El pollo silbaba en la asadera cuadrada. Apagué el horno. La casa era chica. El lugar en donde estábamos y una habitación. Helena se prendió de la pollera de mamá que abría y cerraba los cajones del aparador. No puede ser, José, decía, como para sí misma.
¡Buscá en el baño!, me pidió. Fui corriendo y abrí las dos puertas espejadas aunque no sabía bien qué era lo que tenía que encontrar.
Volví cuando escuché el ruido de la puerta de calle. El hombre se hundió en el sillón, como un tajo. ¡5 minutos!, gritó.
Mamá se fue para la pieza con Helena todavía tironeando de la pollera. Agarré una de las bolsas y la seguí. Cerrá, me dijo. Después se paró frente al ropero de pino. Corrió cinco o seis perchas a la vez y buscó en el fondo la lata en donde guardaban las cosas importantes. Los dedos presionaron. Se escuchó un tac seco. La tapa redonda cedió. No había papeles, tampoco estaban los míseros ahorros que tenían, ni el anillo de oro de la abuela. Solo encontró la estampita de mi comunión, el diente de leche de Helena y el reflejo de su cara demacrada en el fondo plateado de la lata.

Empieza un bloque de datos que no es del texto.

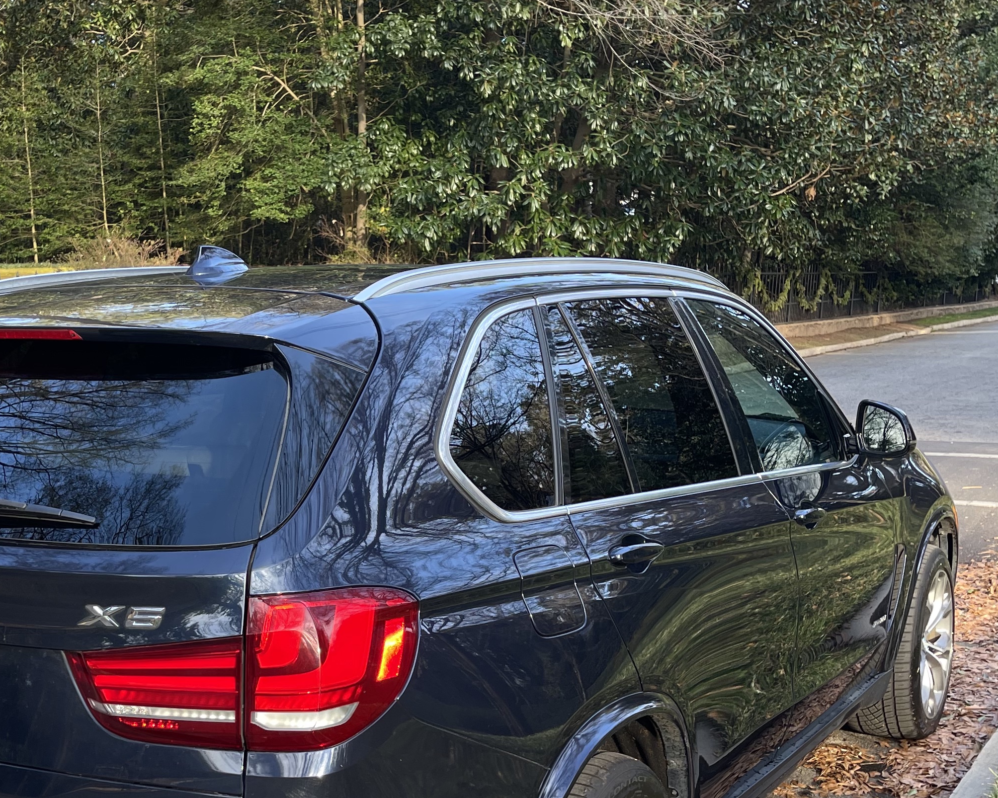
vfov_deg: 30.8
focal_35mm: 49
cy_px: 477
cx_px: 364
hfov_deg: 37.8
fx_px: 1447
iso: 64
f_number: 1.6
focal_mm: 5.1
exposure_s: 1/121
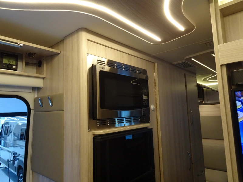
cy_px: 91
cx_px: 122
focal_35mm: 24
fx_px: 168
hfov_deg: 71.6
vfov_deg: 56.8
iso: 250
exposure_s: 1/30
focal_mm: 4.1
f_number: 3.5
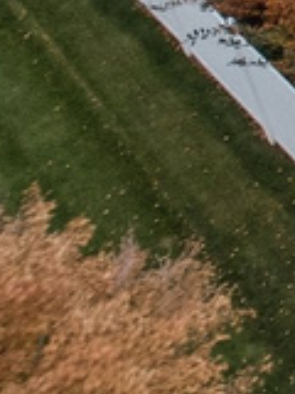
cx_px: 1168
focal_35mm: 135
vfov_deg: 12.6
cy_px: -421
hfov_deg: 7.6
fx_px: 1534
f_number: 2.8
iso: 330
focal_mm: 8.4
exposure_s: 1/15
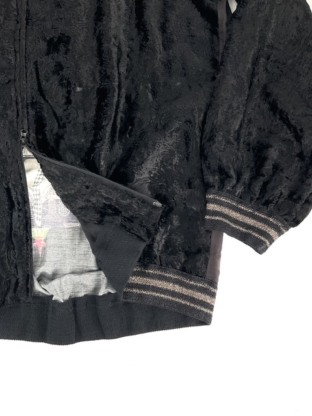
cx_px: 156
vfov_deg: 61.7
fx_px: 349
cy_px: 208
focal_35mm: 29
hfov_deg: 48.2
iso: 16
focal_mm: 3
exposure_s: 1/100
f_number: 1.8
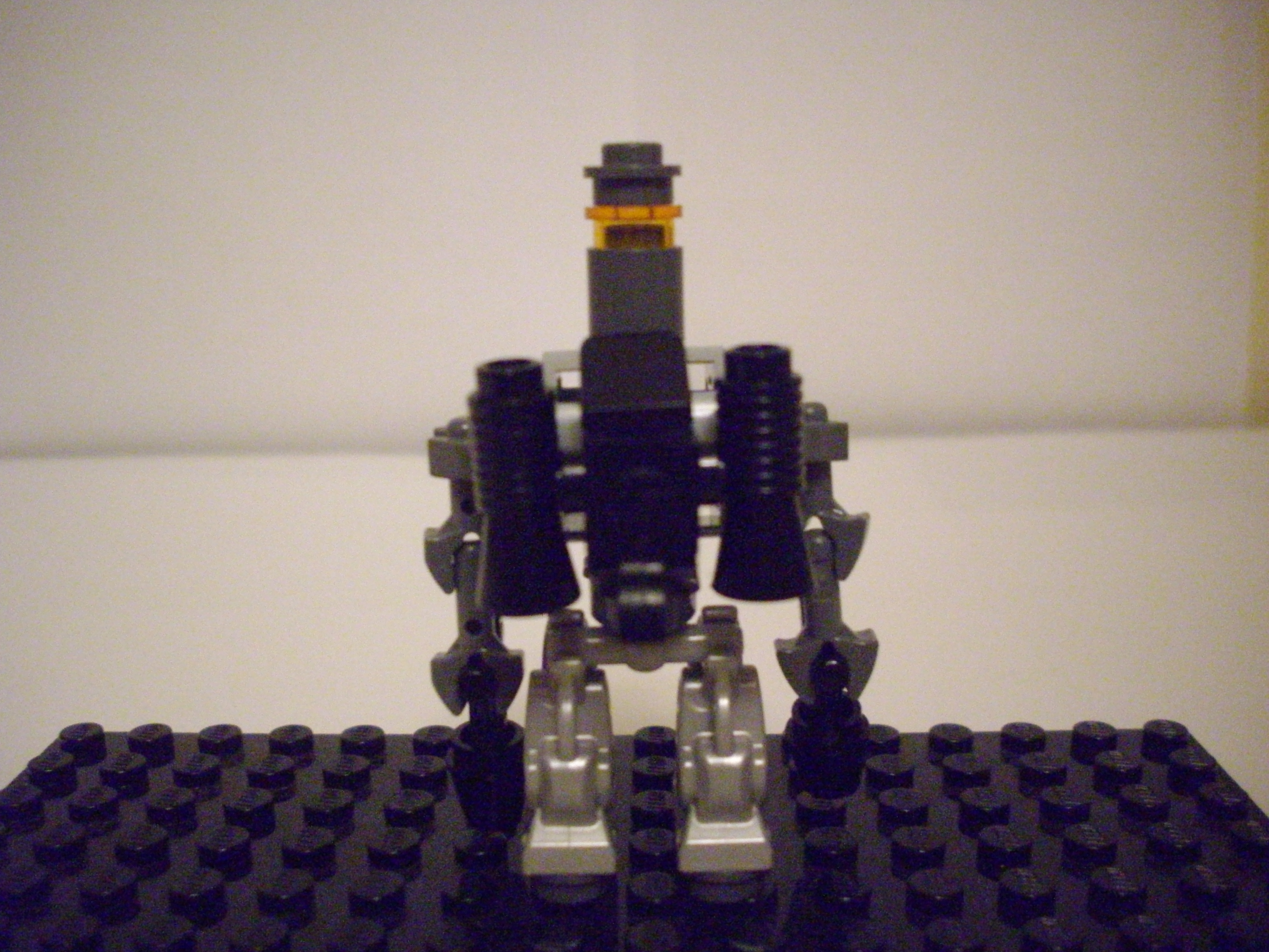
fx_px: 1356
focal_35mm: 37
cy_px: 476
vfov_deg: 38.7
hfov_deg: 50.1
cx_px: 634
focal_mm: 6.2
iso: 1000
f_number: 2.8
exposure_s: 1/30
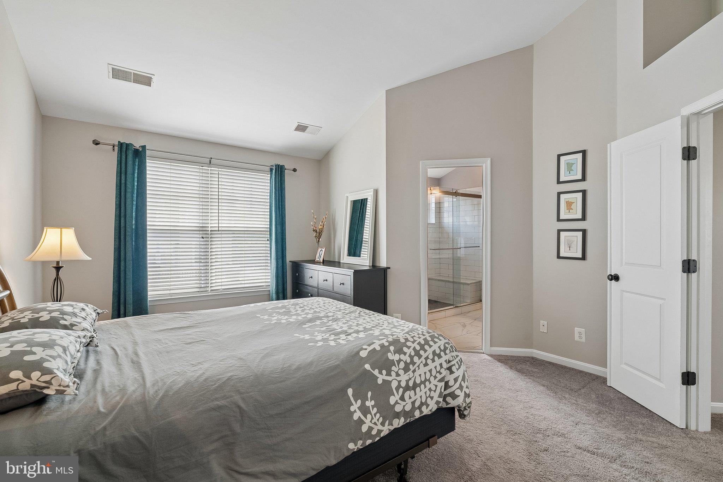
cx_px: 362
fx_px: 321
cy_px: 241
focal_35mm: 16
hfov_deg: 96.7
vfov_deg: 73.7
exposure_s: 1/20
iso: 400
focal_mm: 16
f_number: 8
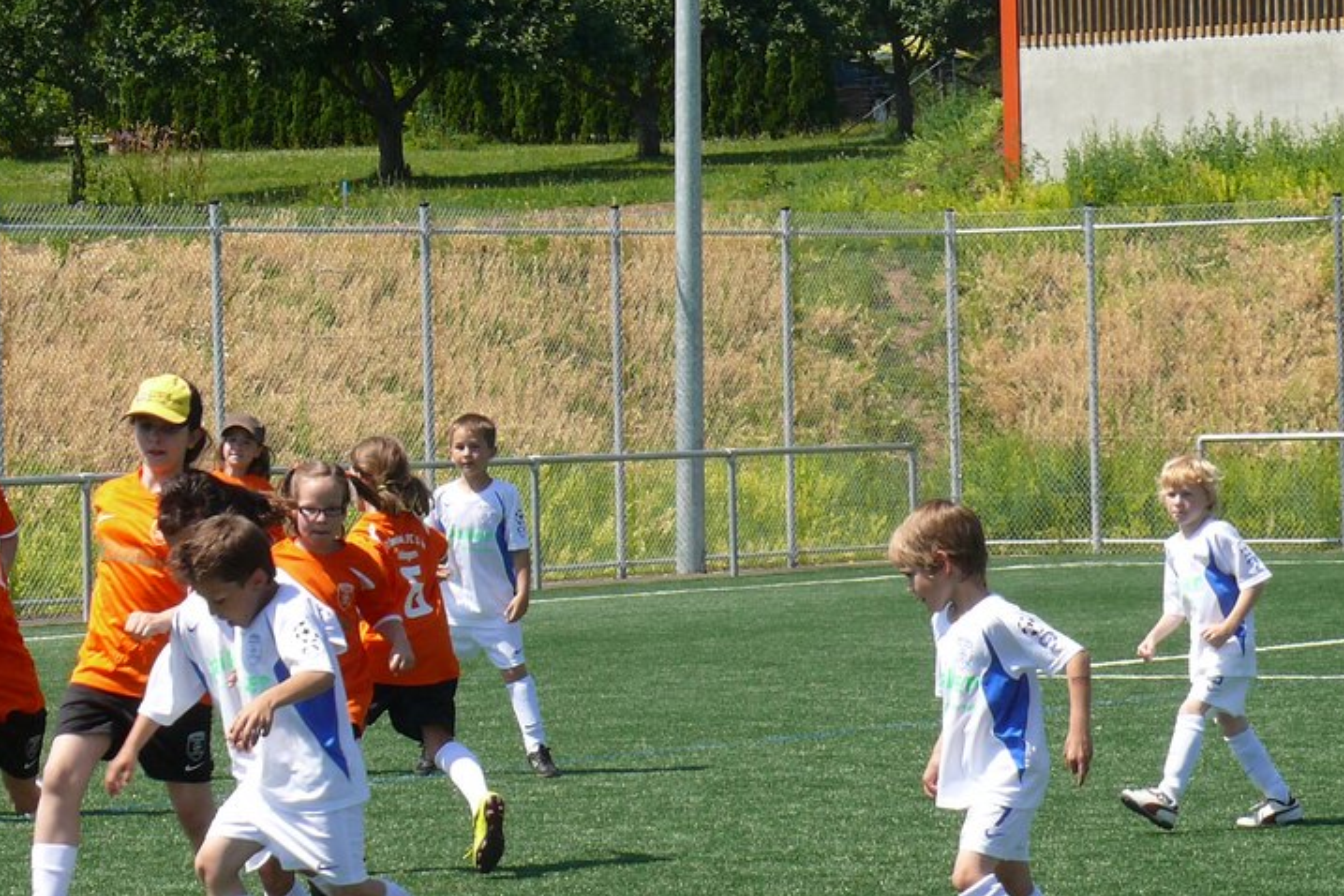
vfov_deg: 8.5
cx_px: 532
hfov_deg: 12.8
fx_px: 6010
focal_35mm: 161
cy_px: 491
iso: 100
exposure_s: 1/400
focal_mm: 16.4
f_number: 5.6
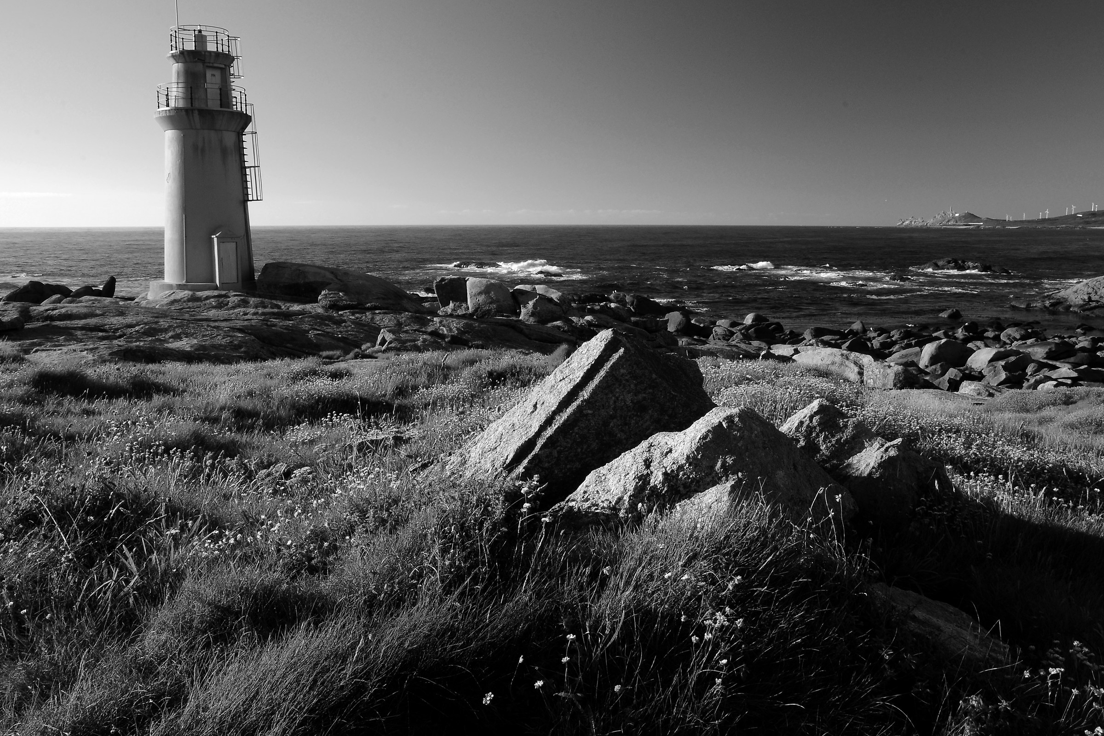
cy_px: 368
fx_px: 966
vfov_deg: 41.7
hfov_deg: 59.5
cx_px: 552
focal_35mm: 32
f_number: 25
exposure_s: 1/15
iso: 200
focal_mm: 21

El hombre abrió la puerta y la correntada empujó la cortina contra la mesa de luz. El tul acarició el atado de cigarrillos de papá. Él lo agarró, lo golpeó contra la mano, sacó el encendedor y un cigarrillo. Le apretó la punta, para que supiera a menta y sonó un plip. Después lo prendió. Entonces me acordé de esa mañana temprano. De las cosas que hacía papá antes de irse: el abrazo silencioso por encima de las sábanas. El ruidito al cambiar el sabor del cigarrillo. Y entendí por qué ese día, me había pedido perdón. Sí, después había sonado ese plip, como quien revienta un piojo.